Pensate che l'Eni stia vivendo con preoccupazione l'offensiva militare dell'occidente contro il regime di Gheddafi con cui il gruppo italiano ha chiuso in passato fruttuosi accordi? Pensate che il Cane a sei zampe tema la concorrenza in Libia del colosso francese Total? Pensate che il colosso petrolifero italiano sia ben contento che il nucleare dopo l'incidente di Fukushima è in declino non solo in Germania? Bene. Però sappiate che Paolo Scaroni, dimostra tesi esattamente contrarie.

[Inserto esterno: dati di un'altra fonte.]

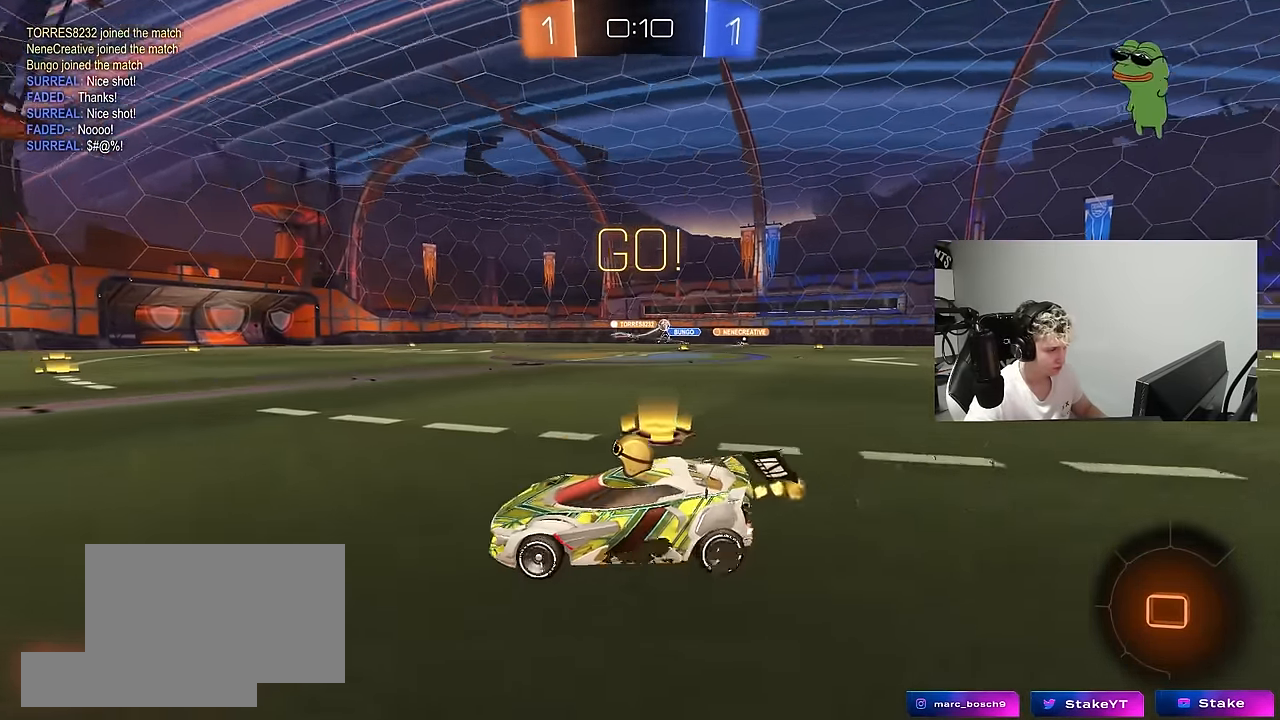
{"keys": ["d", "w"], "mouse": [], "mouse_move": "up", "events": [[100, "d", "up"], [100, "mouse_left", "down"], [100, "mouse_right", "down"], [200, "space", "down"], [300, "mouse_left", "up"], [383, "mouse_right", "up"], [383, "space", "up"], [483, "d", "down"]]}
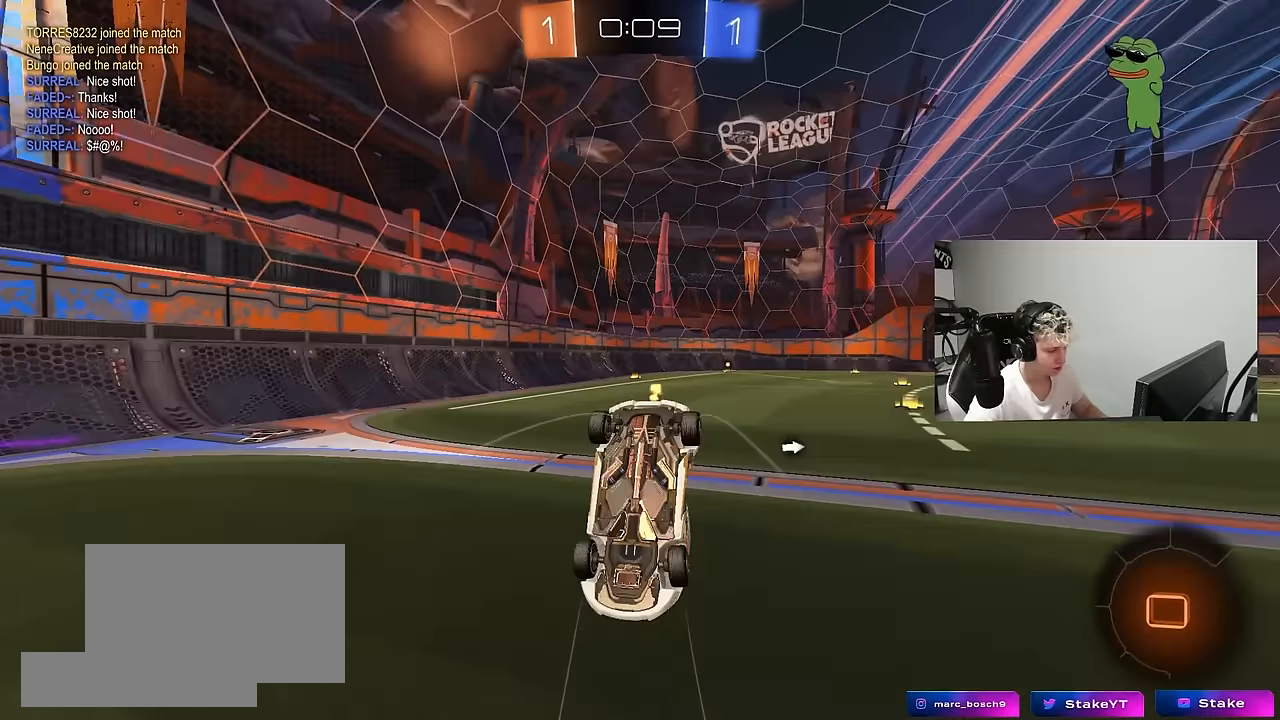
{"keys": [], "mouse": [], "mouse_move": "still", "events": [[33, "shift", "down"], [33, "w", "up"], [400, "d", "up"], [400, "shift", "up"]]}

    Pensate che l'Eni stia vivendo con preoccupazione l'offensiva militare dell'occidente contro il regime di Gheddafi con cui il gruppo italiano ha chiuso in passato fruttuosi accordi? Pensate che il Cane a sei zampe tema la concorrenza in Libia del colosso francese Total? Pensate che il colosso petrolifero italiano sia ben contento che il nucleare dopo l'incidente di Fukushima è in declino non solo in Germania? Bene. Però sappiate che contro tutte queste vostre convinzioni il capo azienda dell'Eni, Paolo Scaroni, dimostra tesi esattamente contrarie. A dimostrarlo è stato lo stesso Scaroni nel corso di un recente intervento riservato ai giovani studenti della Bocconi che il Foglio è in grado di ricostruire.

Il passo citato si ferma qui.